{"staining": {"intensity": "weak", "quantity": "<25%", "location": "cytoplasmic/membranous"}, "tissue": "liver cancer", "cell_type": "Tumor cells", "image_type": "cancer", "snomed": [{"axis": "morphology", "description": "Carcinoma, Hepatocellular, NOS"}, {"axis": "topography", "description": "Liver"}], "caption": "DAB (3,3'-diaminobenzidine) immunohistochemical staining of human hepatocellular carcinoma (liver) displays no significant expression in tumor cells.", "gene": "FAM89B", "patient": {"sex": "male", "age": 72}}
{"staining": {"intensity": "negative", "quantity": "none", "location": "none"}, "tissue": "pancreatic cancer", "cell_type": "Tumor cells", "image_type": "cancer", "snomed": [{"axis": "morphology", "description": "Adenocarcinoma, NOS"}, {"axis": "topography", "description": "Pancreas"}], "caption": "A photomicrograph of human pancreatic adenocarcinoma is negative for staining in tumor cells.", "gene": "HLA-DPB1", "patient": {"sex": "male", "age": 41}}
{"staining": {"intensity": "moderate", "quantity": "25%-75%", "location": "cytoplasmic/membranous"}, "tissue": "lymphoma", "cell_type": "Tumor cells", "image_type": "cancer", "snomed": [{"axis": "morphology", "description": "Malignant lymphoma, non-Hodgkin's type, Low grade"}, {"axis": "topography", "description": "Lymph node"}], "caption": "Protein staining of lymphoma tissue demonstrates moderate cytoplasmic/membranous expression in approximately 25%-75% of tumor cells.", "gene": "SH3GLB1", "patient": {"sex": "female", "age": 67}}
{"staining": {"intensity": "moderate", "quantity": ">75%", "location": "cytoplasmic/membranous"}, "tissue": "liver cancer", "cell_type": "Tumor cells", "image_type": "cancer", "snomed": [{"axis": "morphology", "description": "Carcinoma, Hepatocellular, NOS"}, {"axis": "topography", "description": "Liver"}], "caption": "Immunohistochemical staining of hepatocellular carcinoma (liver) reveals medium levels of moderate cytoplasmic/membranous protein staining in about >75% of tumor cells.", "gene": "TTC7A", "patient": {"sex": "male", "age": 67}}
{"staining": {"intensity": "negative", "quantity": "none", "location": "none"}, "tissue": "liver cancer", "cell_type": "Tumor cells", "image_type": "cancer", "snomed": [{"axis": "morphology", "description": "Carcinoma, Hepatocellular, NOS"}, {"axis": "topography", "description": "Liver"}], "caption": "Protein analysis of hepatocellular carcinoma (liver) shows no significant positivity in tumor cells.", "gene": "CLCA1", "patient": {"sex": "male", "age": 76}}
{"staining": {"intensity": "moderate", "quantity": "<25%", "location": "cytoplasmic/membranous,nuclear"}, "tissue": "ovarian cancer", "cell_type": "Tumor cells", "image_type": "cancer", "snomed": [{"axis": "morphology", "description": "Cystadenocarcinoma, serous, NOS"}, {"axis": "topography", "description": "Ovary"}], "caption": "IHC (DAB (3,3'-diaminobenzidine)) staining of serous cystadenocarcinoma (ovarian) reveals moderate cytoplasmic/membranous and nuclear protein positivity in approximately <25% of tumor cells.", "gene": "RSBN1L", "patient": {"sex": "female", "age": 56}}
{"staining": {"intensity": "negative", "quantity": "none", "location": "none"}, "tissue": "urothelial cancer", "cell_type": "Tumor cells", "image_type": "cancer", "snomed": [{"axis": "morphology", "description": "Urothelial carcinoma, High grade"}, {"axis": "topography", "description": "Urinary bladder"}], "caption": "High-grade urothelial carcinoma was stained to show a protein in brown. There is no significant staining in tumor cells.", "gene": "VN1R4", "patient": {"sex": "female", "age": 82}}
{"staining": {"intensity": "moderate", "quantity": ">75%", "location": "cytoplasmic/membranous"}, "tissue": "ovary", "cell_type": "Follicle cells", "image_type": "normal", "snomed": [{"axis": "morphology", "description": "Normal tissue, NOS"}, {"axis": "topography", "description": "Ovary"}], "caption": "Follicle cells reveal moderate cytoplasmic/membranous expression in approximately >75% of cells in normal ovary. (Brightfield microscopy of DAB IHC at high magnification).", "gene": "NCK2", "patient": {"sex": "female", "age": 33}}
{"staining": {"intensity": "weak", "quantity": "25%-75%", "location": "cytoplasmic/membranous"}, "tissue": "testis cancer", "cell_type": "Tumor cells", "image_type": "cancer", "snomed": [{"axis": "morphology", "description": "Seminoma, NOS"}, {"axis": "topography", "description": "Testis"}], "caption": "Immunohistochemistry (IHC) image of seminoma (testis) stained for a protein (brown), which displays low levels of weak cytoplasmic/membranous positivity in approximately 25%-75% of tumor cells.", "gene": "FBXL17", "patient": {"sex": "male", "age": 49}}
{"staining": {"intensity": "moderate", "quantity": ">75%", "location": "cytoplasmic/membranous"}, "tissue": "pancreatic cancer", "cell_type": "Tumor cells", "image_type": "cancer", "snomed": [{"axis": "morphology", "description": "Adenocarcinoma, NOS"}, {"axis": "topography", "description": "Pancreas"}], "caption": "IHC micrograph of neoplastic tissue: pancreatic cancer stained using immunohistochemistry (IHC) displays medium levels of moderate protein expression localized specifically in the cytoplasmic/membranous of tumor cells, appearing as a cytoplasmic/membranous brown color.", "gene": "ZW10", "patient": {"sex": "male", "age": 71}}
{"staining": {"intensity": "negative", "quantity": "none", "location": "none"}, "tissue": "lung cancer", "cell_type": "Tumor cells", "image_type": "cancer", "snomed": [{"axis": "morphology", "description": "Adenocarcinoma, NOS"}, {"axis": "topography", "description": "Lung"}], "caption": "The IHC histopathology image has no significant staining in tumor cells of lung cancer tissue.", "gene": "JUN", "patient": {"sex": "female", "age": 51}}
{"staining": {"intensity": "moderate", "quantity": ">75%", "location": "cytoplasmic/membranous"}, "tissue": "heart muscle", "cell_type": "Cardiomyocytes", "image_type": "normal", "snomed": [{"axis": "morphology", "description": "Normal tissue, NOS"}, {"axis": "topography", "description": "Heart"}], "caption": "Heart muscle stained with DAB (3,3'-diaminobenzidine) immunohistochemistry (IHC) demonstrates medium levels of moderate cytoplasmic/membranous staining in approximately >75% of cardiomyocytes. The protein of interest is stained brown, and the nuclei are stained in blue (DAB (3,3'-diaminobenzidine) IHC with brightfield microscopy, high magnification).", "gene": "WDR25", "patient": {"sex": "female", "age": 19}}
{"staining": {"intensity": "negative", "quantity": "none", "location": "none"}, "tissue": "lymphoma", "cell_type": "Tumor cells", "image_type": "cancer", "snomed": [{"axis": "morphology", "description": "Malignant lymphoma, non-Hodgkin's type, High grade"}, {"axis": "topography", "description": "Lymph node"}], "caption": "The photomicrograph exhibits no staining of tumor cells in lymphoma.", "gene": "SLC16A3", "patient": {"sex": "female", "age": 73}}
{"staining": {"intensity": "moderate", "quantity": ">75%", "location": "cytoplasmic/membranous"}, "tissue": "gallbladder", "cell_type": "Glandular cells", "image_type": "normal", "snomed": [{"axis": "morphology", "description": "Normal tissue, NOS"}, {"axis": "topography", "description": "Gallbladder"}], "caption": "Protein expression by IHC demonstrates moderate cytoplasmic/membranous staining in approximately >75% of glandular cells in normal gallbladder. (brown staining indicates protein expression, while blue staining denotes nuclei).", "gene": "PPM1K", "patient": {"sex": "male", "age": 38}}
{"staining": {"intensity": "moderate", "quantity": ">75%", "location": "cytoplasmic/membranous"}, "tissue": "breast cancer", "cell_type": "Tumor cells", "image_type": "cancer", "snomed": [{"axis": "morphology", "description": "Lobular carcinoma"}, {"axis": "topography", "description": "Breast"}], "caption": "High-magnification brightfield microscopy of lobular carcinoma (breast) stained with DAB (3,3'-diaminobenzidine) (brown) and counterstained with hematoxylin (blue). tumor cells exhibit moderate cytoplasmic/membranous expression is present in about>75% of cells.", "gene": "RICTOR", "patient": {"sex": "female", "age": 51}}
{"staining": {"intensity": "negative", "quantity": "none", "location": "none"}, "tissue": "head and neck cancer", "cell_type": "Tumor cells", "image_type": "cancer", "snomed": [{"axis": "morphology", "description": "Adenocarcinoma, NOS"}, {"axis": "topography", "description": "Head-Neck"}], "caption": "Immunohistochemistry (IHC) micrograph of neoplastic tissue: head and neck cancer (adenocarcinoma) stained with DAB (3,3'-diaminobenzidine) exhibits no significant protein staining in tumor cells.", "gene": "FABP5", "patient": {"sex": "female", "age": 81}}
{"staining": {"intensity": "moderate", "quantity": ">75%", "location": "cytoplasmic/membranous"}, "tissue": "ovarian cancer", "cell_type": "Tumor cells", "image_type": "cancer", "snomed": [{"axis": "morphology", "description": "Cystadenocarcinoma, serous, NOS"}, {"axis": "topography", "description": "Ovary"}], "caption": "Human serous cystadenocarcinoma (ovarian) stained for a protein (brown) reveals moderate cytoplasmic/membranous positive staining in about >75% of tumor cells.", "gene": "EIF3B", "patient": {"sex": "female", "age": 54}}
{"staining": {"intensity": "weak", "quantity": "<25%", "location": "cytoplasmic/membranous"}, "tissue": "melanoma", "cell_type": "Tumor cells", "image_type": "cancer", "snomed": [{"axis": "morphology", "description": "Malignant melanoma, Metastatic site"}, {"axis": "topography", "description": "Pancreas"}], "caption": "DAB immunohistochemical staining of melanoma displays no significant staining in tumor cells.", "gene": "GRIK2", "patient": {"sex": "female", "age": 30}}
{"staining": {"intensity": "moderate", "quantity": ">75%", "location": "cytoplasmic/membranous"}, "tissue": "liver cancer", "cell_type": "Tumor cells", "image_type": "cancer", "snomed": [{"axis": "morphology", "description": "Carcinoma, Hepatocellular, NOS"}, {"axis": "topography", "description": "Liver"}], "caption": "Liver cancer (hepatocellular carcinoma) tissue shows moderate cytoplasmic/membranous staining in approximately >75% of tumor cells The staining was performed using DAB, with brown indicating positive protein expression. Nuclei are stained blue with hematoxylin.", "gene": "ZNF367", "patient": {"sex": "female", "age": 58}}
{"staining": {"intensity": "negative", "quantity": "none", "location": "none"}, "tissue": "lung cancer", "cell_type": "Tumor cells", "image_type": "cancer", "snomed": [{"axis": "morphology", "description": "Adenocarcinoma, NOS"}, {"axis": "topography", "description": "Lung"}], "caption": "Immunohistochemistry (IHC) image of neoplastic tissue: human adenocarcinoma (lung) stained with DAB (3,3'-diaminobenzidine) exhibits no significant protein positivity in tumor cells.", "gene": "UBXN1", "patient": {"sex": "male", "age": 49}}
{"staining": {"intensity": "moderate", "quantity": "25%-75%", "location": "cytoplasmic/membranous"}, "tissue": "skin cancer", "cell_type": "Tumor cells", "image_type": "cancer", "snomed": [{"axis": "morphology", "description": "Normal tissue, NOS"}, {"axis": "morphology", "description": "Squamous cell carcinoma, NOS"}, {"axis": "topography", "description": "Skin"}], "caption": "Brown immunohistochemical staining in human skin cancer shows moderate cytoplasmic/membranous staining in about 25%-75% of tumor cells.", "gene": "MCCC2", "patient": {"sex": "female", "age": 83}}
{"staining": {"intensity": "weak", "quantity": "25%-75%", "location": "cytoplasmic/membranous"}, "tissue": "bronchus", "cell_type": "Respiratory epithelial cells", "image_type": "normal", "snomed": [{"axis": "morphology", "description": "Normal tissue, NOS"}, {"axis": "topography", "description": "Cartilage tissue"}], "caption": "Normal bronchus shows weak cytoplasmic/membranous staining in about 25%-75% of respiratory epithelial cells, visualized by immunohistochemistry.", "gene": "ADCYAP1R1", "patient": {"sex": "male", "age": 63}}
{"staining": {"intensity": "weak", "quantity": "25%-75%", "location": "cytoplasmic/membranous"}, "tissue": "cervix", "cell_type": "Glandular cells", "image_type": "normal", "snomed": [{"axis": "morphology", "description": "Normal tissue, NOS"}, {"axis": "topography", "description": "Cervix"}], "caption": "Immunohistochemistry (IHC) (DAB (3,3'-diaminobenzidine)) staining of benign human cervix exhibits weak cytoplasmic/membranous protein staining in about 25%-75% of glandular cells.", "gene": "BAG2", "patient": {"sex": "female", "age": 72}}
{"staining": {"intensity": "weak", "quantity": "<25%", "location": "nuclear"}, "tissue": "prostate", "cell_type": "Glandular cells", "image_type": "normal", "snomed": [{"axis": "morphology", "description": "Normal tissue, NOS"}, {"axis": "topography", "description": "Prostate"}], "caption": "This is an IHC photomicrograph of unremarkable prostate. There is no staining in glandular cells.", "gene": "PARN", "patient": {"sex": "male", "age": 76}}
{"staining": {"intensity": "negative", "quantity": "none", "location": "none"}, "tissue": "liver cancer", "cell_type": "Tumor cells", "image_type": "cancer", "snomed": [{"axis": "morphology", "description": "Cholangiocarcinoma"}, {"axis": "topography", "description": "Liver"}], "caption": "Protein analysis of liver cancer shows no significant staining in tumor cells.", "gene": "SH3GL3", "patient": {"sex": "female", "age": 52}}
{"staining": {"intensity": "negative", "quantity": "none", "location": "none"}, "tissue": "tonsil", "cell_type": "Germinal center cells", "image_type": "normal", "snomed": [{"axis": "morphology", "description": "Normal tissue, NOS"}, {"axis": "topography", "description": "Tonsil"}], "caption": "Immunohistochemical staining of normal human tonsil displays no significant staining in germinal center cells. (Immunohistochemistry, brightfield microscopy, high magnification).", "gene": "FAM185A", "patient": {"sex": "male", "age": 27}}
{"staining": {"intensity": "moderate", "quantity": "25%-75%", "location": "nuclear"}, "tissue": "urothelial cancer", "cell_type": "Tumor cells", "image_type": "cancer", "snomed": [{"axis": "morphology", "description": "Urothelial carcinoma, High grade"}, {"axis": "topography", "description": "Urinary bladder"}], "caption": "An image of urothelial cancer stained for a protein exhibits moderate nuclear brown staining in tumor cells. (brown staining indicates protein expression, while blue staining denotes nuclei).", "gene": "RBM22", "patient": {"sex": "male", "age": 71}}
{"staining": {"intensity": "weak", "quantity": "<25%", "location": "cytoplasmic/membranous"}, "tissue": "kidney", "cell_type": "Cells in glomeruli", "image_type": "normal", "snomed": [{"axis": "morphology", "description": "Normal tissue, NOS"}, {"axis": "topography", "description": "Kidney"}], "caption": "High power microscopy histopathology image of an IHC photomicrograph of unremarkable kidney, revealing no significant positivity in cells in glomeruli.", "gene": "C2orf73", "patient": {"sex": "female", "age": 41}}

□ □ □ □ □ □ □

Task description
Provide the count, and nothing else, of lines in the data above where the word "lung" occurs.

Answer section
2